— START —
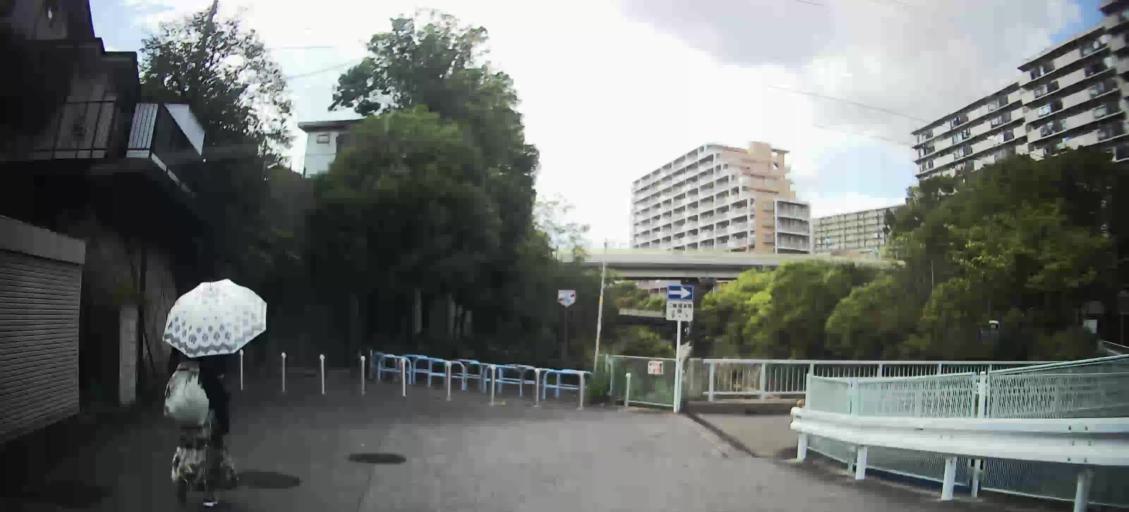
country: JP
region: Kanagawa
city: Minami-rinkan
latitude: 35.4770
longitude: 139.5483
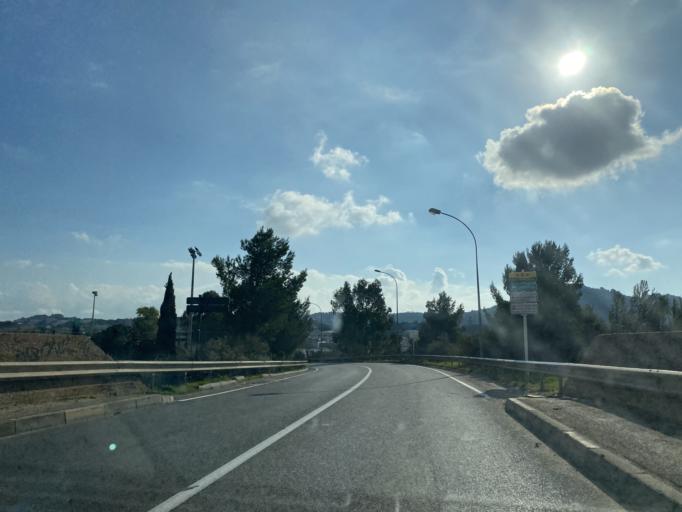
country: FR
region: Provence-Alpes-Cote d'Azur
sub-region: Departement du Var
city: Ollioules
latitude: 43.1188
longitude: 5.8472
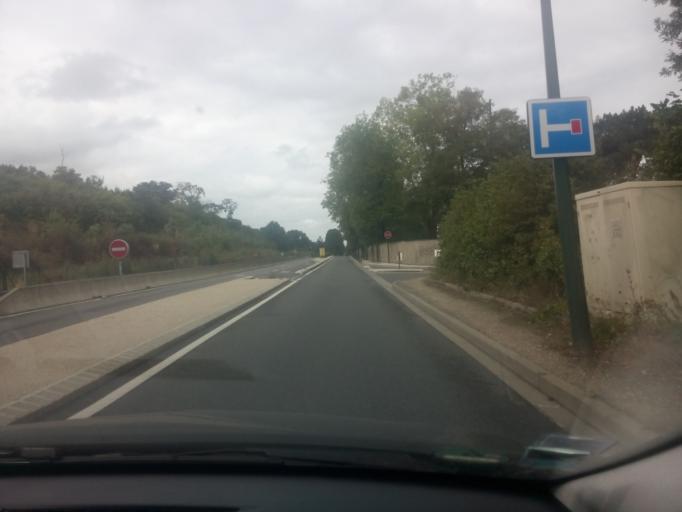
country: FR
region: Ile-de-France
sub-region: Departement de l'Essonne
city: Bievres
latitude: 48.7494
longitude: 2.2145
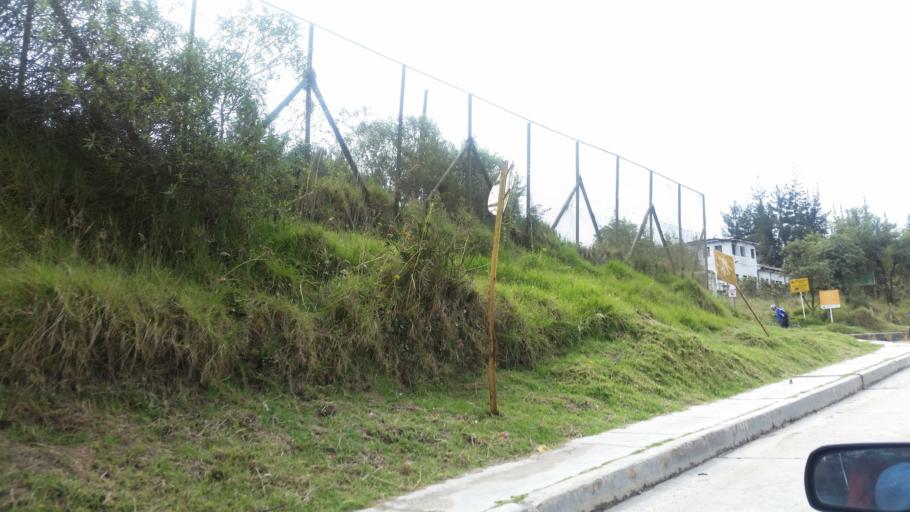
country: CO
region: Cundinamarca
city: La Calera
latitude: 4.7160
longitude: -73.9477
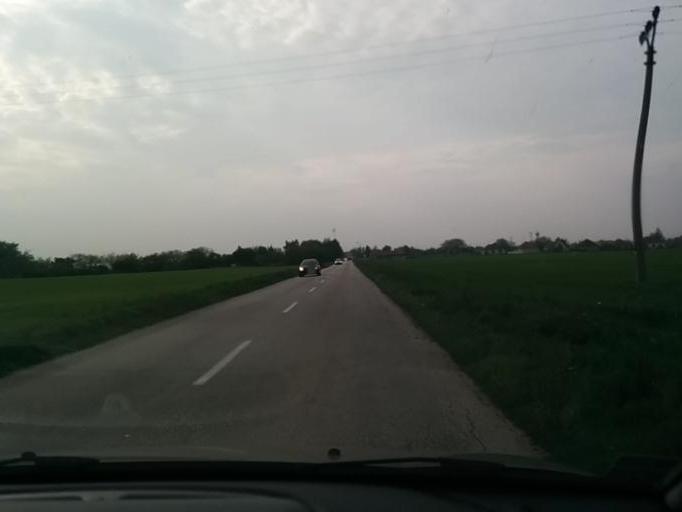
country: SK
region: Trnavsky
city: Sladkovicovo
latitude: 48.2241
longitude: 17.5827
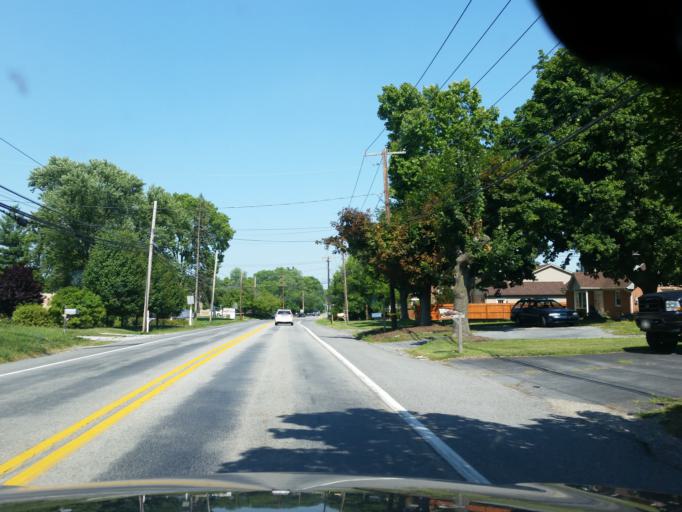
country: US
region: Pennsylvania
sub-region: Cumberland County
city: Mechanicsburg
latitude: 40.2066
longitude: -77.0317
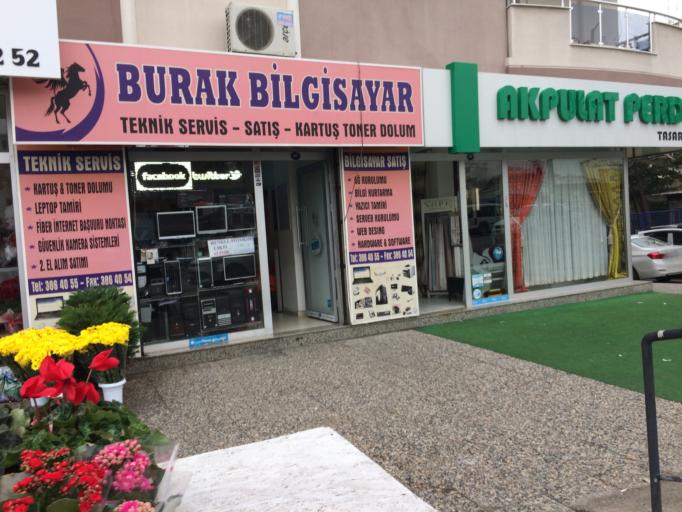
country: TR
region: Izmir
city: Karsiyaka
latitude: 38.4925
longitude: 27.0612
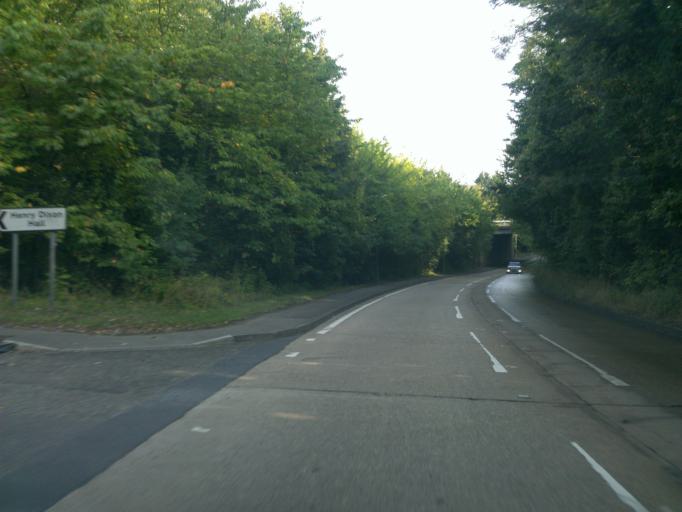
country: GB
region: England
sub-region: Essex
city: Witham
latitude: 51.8186
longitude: 0.6672
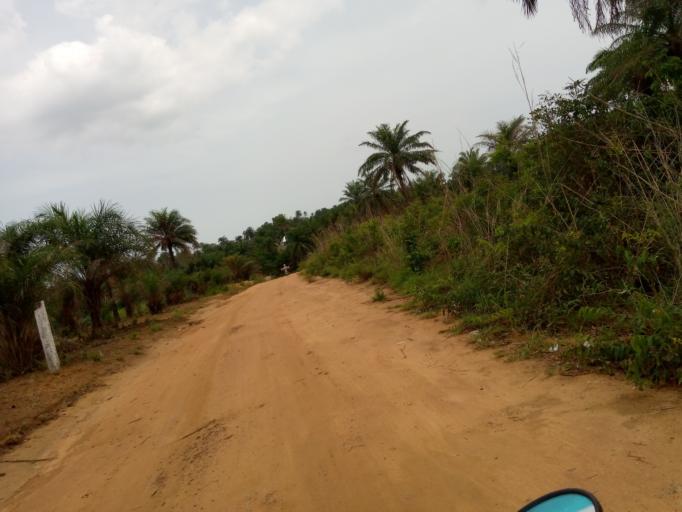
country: SL
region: Western Area
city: Waterloo
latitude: 8.3423
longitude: -13.0149
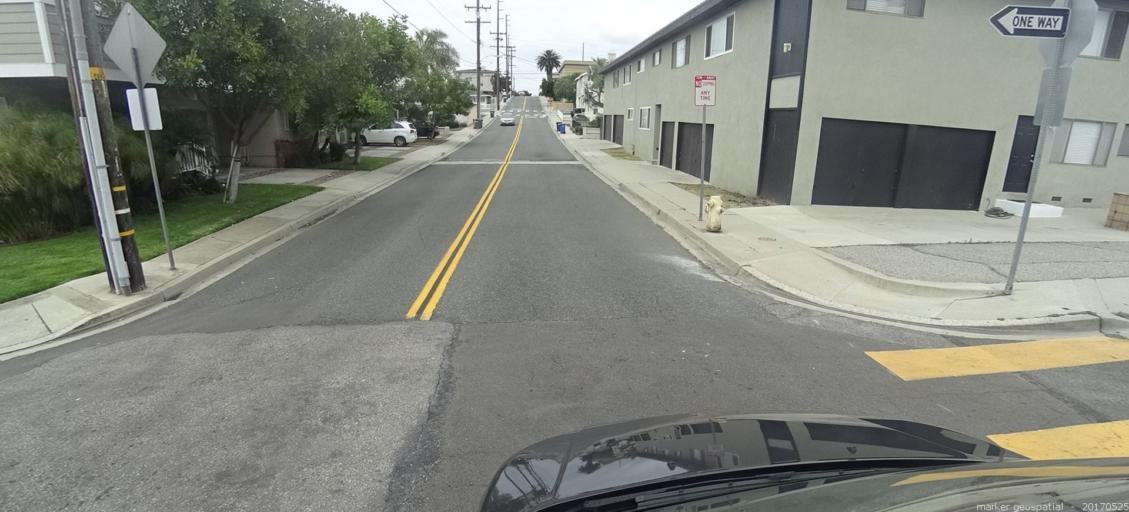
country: US
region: California
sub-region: Los Angeles County
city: Hermosa Beach
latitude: 33.8700
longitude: -118.3791
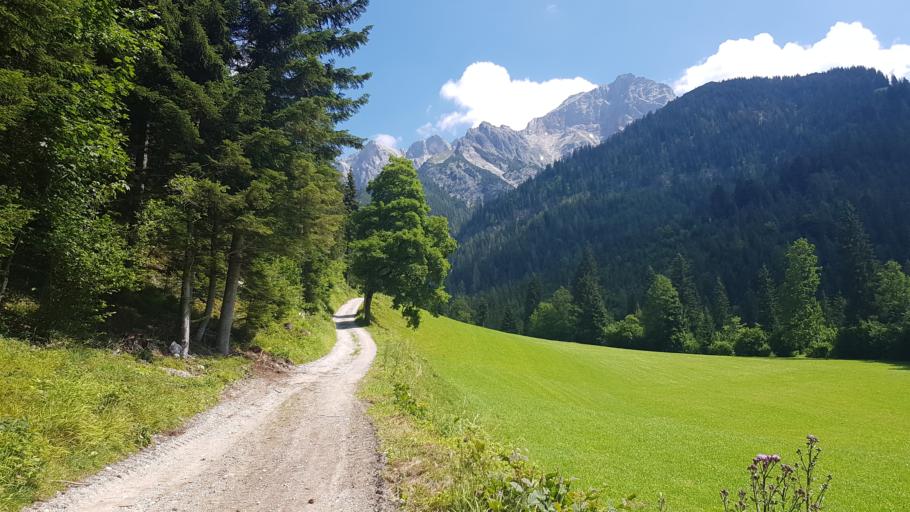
— END —
Problem to solve: Reproduce every record above verbatim, but leave out the pictures.

Response:
country: JP
region: Kanagawa
city: Minami-rinkan
latitude: 35.4770
longitude: 139.5483
country: FR
region: Provence-Alpes-Cote d'Azur
sub-region: Departement du Var
city: Ollioules
latitude: 43.1188
longitude: 5.8472
country: FR
region: Ile-de-France
sub-region: Departement de l'Essonne
city: Bievres
latitude: 48.7494
longitude: 2.2145
country: CO
region: Cundinamarca
city: La Calera
latitude: 4.7160
longitude: -73.9477
country: SK
region: Trnavsky
city: Sladkovicovo
latitude: 48.2241
longitude: 17.5827
country: US
region: Pennsylvania
sub-region: Cumberland County
city: Mechanicsburg
latitude: 40.2066
longitude: -77.0317
country: TR
region: Izmir
city: Karsiyaka
latitude: 38.4925
longitude: 27.0612
country: GB
region: England
sub-region: Essex
city: Witham
latitude: 51.8186
longitude: 0.6672
country: SL
region: Western Area
city: Waterloo
latitude: 8.3423
longitude: -13.0149
country: US
region: California
sub-region: Los Angeles County
city: Hermosa Beach
latitude: 33.8700
longitude: -118.3791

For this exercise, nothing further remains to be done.